Individual mean Pn and Pg were generally highest for corals at both sites during the study periods (Pn: 11.2–16.1 and Pg: 17.4–20.8 mmol O2 m−2 specimen area h−1). These high productivity rates of corals compared to other investigated primary producers (see Fig. 3) may be attributed to the mutualistic relationship between zooxanthellae and coral host leading to enhanced photosynthetic efficiency under high CO2 and nutrient availability (D’Elia & Wiebe, 1990; Muscatine, 1990). Estimated daily Pg per m2seafloor for the investigated coral genera, (441–610 mmol O2 m−2 seafloor d−1), is within the range of other Caribbean corals (67–850 mmol O2 m−2 seafloor d−1, Fig. 2, Kanwisher & Wainwright, 1967), and O2 fluxes of all investigated organism groups are comparable to values reported in the literature (Fig. 2).

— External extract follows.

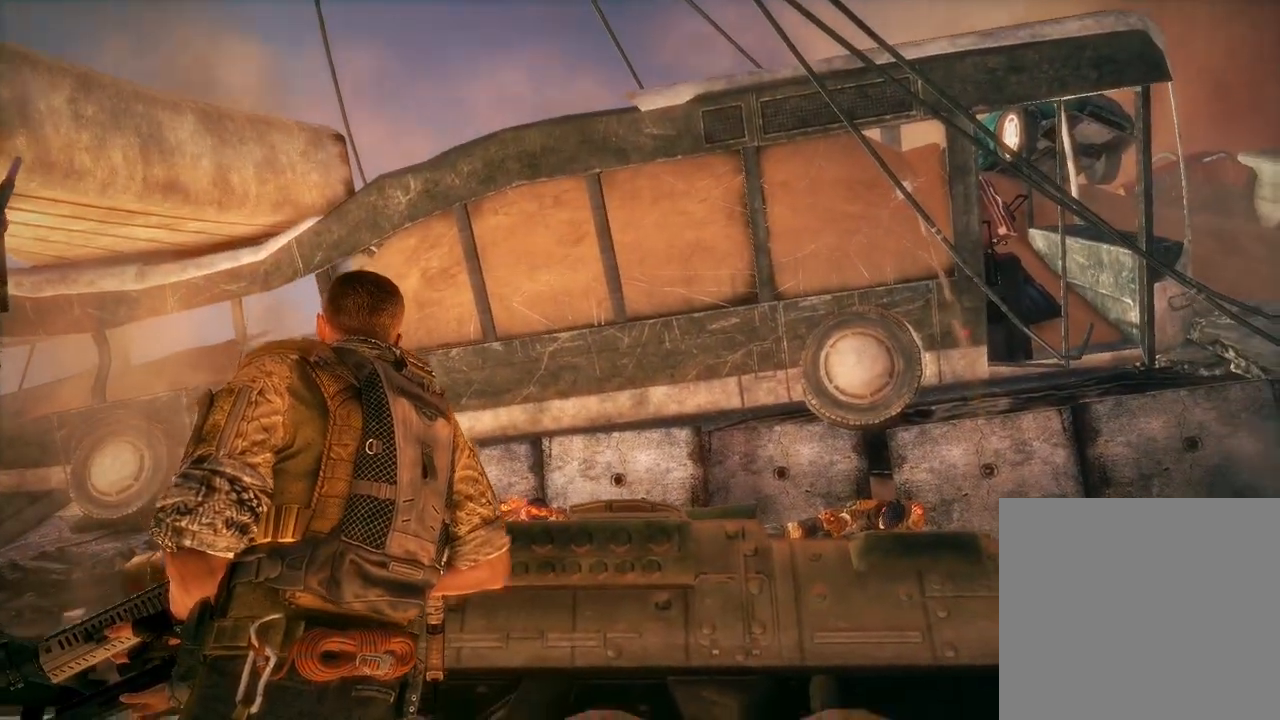
{"buttons": [], "left_stick": "center", "right_stick": "right", "events": [[300, "right_stick", "right"]]}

Significant spatial differences during non-upwelling were found for CCA with higher productivity at EXP compared to SHE (Fig. 3). These differences may be attributed to the prevailing water current regime in the bay together with high water temperatures during non-upwelling (Tables 1 and 2). An increase in water temperature typically intensifies metabolic activity in CCA (Hatcher, 1990; Littler & Doty, 1975). However, the lower water flow at SHE (Bayraktarov, Bastidas-Salamanca & Wild, 2014) may have prevented the required gas exchange and nutrient uptake, resulting in lower individual CCA productivity at this site. In contrast, the higher rates in individual productivity of algal turfs and CCA at SHE during upwelling (Fig. 3) are potentially a result of the differences in species composition (sensu Littler, 1973; Chisholm, 2003; Copertino, Cheshire & Kildea, 2009; Ferrari et al., 2012).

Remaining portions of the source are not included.